Pour protéger cette couche “vulnérable“, l’Etat guinéen a signé et ratifié plusieurs instruments juridiques internationaux et nationaux contre le phénomène de viol et agression sexuelle à l’encontre des femmes et filles. Cet arsenal juridique est-il bien appliqué dans toute sa rigueur pour freiner l’élan de ce crime ?

Dans le souci de l’application de la loi à ce niveau, l’ONG Femmes au Cœur du Développement (F.C.D) compte faire un plaidoyer à l’endroit des leaders religieux, chefs traditionnels et les communautés sur la problématique liée au viol et aux agressions sexuelles. Le lancement officiel de cette plaidoirie a eu lieu, ce vendredi 21 février 2020 dans la salle Mohamed Koula Diallo de la maison de presse de Kipé.

92% des femmes âgées de 15 à 49 ans sont victimes de violences avec 46% de viol et 9% d’agression sexuelle

« Cette rencontre consiste à organiser une session de plaidoyer auprès de 50 leaders religieux, traditionnels et communautaires.

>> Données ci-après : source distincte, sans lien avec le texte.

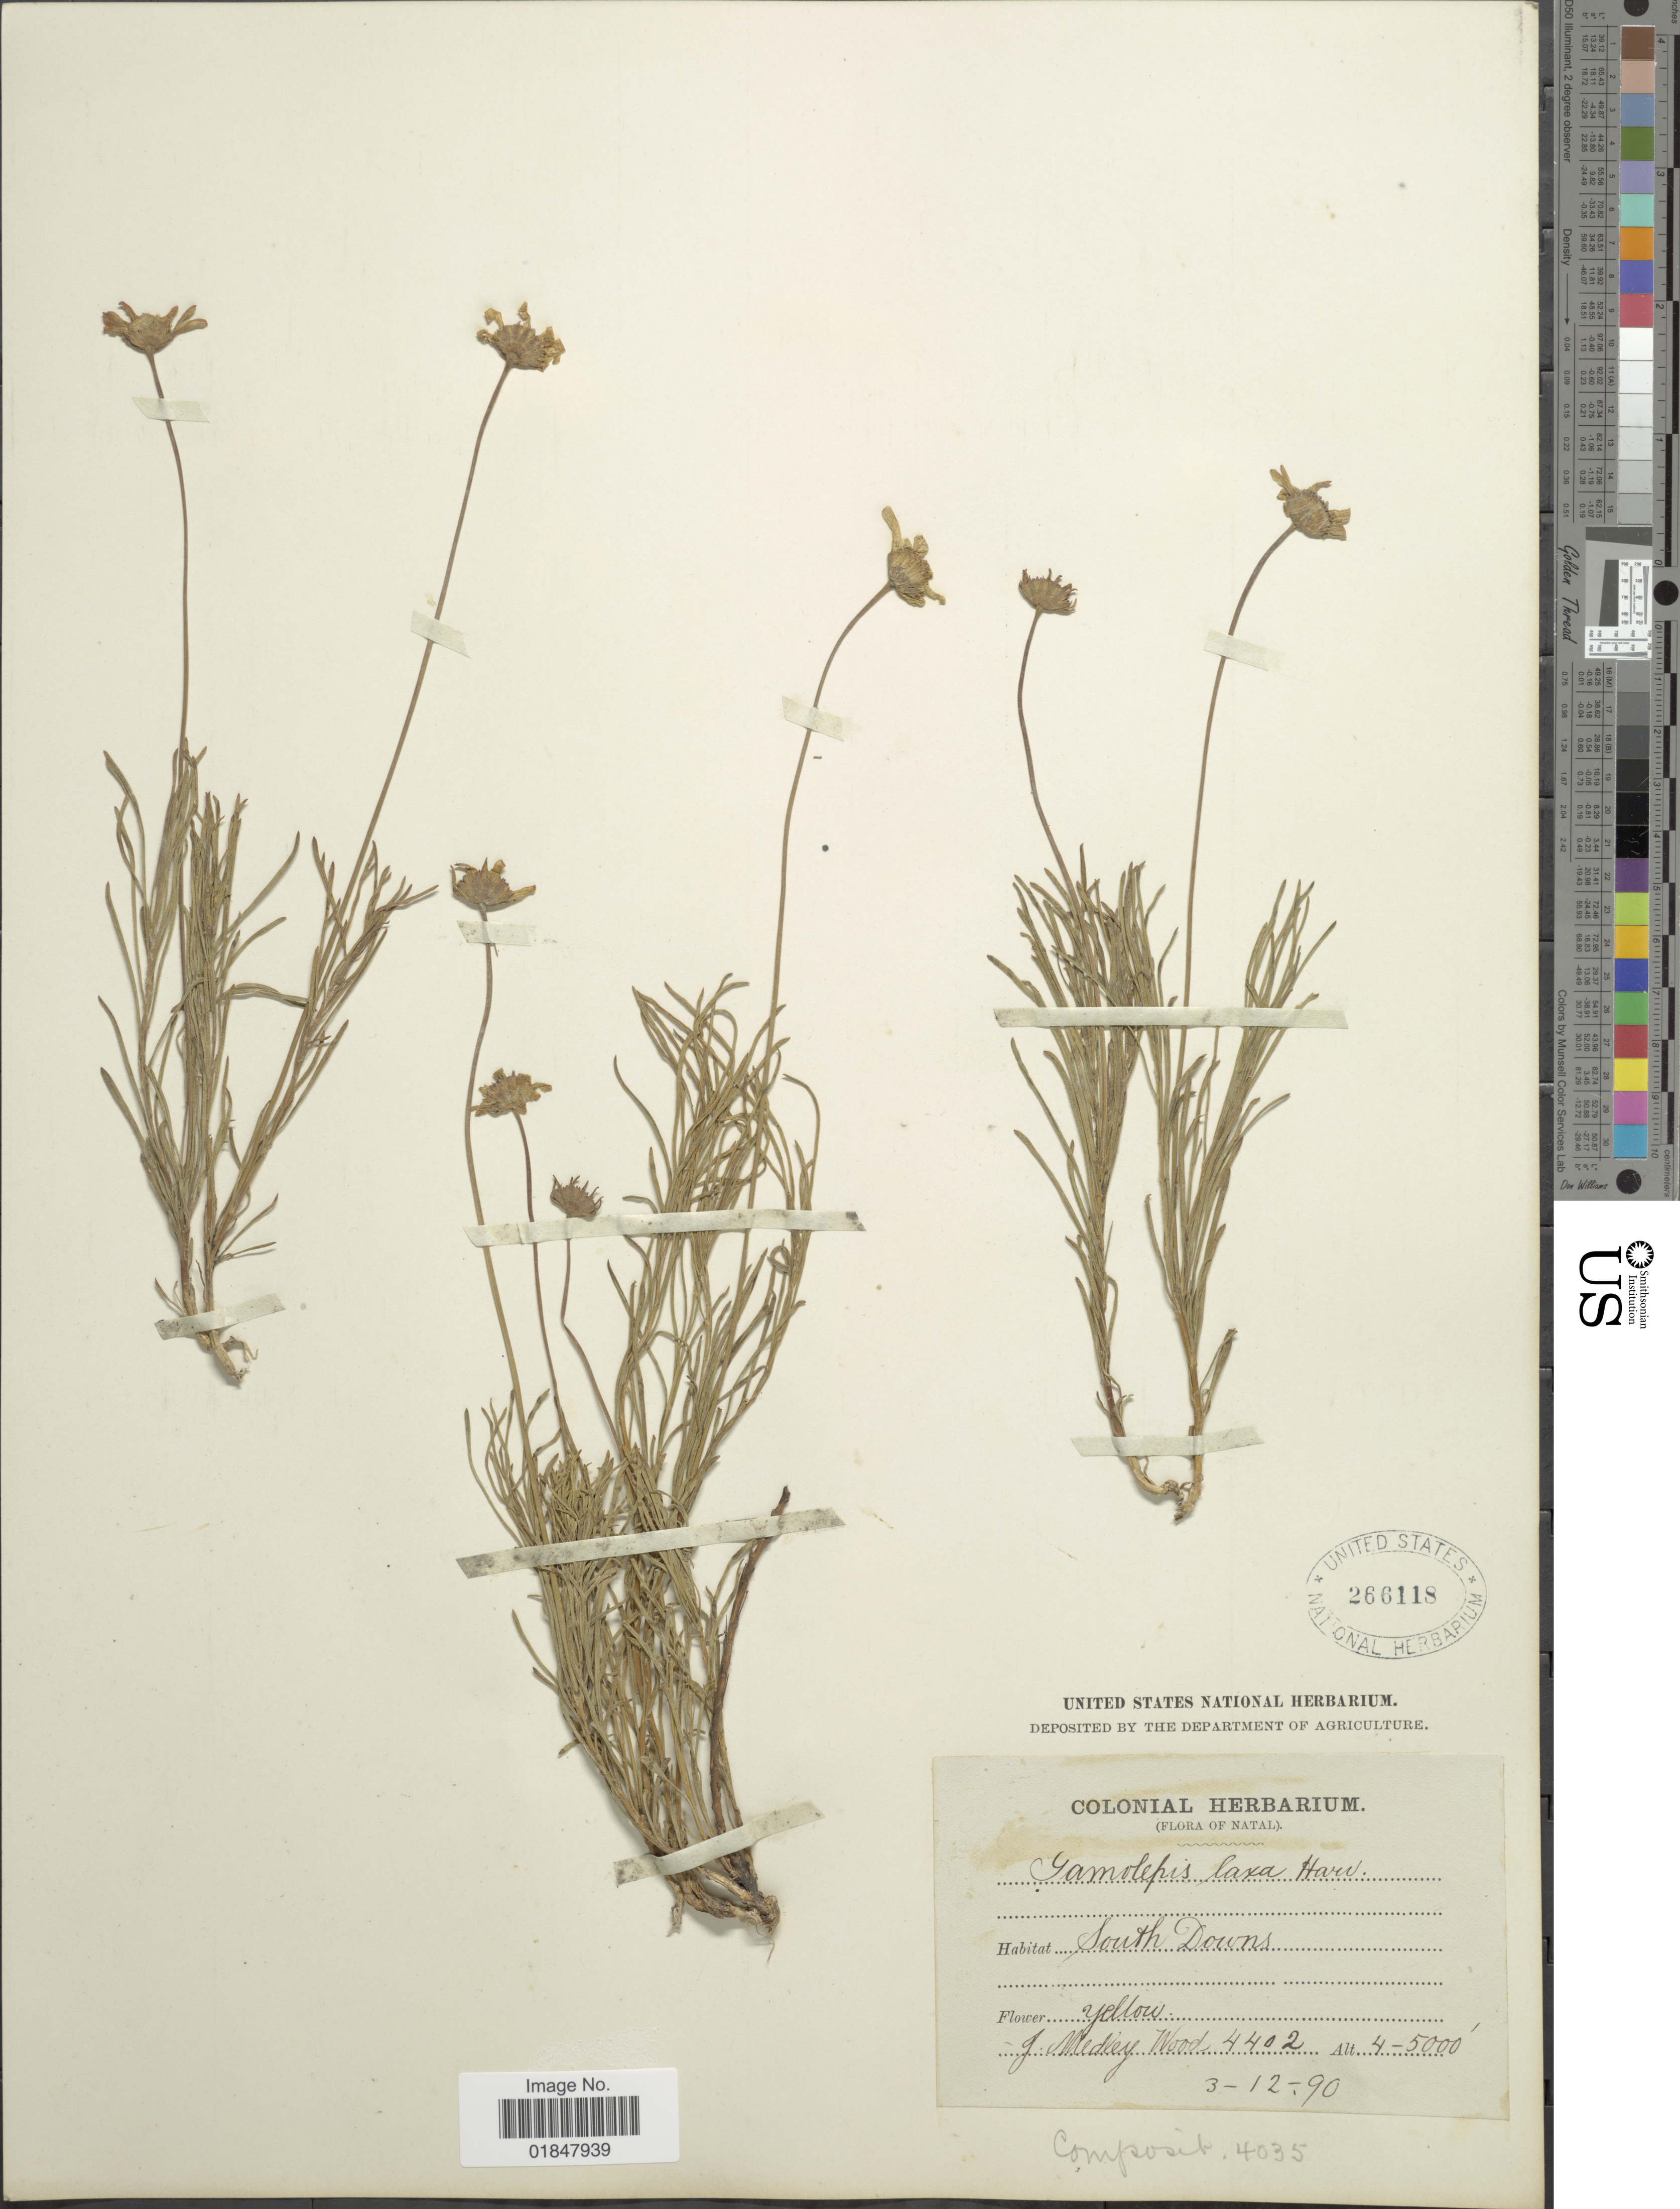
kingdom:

Le but du plaidoyer est de les impliquer dans la promotion des problématiques liées aux viols, aux agressions sexuelles et à l’application des textes de loi sur la problématique liée aux viols et aux agressions sexuelles », ont expliqué les conférencières.

Dans leurs exposés, elles soutiennent que selon l’enquête nationale sur les violences basées sur le genre ; 92% des femmes âgées de 15 à 49 ans sont victimes de violences avec 46% de viol et 9% d’agression sexuelle. Une autre enquête révèle que 552 cas de viols sont commis en trois mois en 2018 dans les cinq communes de Conakry.

Selon Hadja Bintou Bamba, présidente de la Coalition des organisations de la société civile pour la planification familiale (OSC/Pf), l’agression sexuelle a de lourdes conséquences sur la victime. « les grossesses non désirées, la fistule obstétricale, les troubles psychologiques, l’abandon scolaire, les maladies sexuellement transmissibles et le rejet des victimes par les parents », a-t-elle énuméré.